[AR] Re: fatigue life (was Re: Re: SpaceX F9 Launch/Update...)

  • From: Henry Vanderbilt <hvanderbilt@xxxxxxxxxxxxxx>
  • To: arocket@xxxxxxxxxxxxx
  • Date: Sun, 27 Dec 2015 22:20:04 -0700

On 12/27/2015 9:26 PM, Henry Spencer wrote:

On Sun, 27 Dec 2015, Henry Vanderbilt wrote:
Engines can to a considerable extent be life-tested on the ground. A
much larger unknown (as Bill has pointed out) is the fatigue lifetime
of the structure and tankage... The tricky thing is, whether (and
where, and how well hidden) F9 first stage might (or might not) have
its equivalent of the old Comet airliner's square-cornered windows - a
place where fatal fatigue builds up under flight cycles much faster
than expected.

That can also be tested on the ground, to some extent, if you understand
the flight loads halfway well: dedicate a fatigue-test airframe to
sitting in a hangar being flexed by hydraulic jacks, so that it builds
up cycles much faster than the flight vehicles.
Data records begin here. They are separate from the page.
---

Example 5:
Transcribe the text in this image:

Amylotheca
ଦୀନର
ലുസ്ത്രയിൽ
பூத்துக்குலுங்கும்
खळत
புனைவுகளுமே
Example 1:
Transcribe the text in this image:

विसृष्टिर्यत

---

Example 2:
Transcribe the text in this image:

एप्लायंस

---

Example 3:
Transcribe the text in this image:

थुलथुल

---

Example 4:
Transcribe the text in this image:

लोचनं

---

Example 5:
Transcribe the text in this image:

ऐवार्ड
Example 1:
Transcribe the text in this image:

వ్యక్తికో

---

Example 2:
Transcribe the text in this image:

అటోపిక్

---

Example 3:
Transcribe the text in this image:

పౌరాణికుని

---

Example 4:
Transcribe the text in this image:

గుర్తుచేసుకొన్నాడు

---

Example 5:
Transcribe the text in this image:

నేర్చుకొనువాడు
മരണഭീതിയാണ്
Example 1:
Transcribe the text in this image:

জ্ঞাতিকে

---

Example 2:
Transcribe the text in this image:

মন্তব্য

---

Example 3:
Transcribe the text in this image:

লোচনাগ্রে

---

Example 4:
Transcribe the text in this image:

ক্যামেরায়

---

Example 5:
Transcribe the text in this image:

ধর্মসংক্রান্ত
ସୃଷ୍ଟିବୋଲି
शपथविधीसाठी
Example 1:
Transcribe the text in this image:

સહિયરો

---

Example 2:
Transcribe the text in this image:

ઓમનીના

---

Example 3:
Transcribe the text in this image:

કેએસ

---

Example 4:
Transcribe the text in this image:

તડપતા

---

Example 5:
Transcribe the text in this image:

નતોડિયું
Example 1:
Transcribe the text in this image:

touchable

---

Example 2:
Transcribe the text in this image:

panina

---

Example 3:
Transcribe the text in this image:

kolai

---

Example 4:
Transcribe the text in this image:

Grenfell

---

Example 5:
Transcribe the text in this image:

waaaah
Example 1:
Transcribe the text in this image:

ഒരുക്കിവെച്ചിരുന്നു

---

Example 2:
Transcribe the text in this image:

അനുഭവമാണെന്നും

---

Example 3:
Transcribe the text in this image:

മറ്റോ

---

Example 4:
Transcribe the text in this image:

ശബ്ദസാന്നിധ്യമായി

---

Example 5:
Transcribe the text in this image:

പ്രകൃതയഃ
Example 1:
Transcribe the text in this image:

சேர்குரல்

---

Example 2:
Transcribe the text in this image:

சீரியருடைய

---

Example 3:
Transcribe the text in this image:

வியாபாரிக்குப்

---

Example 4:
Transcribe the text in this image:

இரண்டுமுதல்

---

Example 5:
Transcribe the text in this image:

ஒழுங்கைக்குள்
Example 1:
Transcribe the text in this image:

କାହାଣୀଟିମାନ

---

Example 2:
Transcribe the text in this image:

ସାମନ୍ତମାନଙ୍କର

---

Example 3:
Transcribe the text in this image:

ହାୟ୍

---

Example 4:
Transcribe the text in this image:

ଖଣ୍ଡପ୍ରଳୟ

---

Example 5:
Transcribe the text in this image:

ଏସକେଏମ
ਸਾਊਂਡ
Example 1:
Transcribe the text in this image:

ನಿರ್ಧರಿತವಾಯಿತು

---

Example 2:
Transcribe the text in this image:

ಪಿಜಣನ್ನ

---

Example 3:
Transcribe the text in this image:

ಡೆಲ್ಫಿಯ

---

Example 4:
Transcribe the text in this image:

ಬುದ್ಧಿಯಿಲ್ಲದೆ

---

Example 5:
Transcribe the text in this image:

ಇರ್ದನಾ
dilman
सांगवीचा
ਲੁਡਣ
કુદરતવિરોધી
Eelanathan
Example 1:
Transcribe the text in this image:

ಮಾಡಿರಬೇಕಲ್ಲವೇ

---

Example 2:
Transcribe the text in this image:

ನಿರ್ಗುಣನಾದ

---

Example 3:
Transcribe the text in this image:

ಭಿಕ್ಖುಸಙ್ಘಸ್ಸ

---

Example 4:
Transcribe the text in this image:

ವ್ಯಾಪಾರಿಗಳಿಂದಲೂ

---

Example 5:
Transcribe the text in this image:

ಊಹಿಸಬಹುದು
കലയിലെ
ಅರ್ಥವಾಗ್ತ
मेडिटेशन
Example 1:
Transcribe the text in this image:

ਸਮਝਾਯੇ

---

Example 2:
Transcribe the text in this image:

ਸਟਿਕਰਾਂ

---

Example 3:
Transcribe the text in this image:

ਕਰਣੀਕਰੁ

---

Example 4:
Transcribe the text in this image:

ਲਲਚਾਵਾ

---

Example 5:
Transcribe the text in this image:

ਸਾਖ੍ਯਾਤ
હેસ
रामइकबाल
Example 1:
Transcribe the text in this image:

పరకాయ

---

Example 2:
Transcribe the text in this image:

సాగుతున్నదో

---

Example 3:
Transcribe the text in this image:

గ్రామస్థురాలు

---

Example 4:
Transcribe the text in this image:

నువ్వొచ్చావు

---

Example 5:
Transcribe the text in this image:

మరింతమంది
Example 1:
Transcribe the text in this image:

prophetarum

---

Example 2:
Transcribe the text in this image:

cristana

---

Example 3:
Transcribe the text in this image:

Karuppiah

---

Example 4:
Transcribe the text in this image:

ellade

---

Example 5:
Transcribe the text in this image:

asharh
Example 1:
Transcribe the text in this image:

When that was done for
the Comet -- it wasn't a routine part of aircraft development then --
the window-corner fatigue failure was successfully duplicated.

Replicating some aspects of the rocket flight environment (notably the
vibration) admittedly might be difficult.

There are also pressure-cycles on the tankage and plumbing, as well as thermal cycles on the variously cryo-cooled and aero-heated portions of the structure. And aero and acoustic loads at points where those are significant. And vibrations, which as you point out, can be hard to simulate - engine vibrations especially, on sheer power and bandwidth requirements, but aero also - going supersonic is not a gentle process.

It might actually be easier, cheaper, and more effective to come up with a boilerplate upper-stage mass&aerodynamics simulator, then instrument the hell out of a first stage and fly it repeatedly till things start breaking.

Probably out of Texas, so this doesn't get in the way of Cape operations.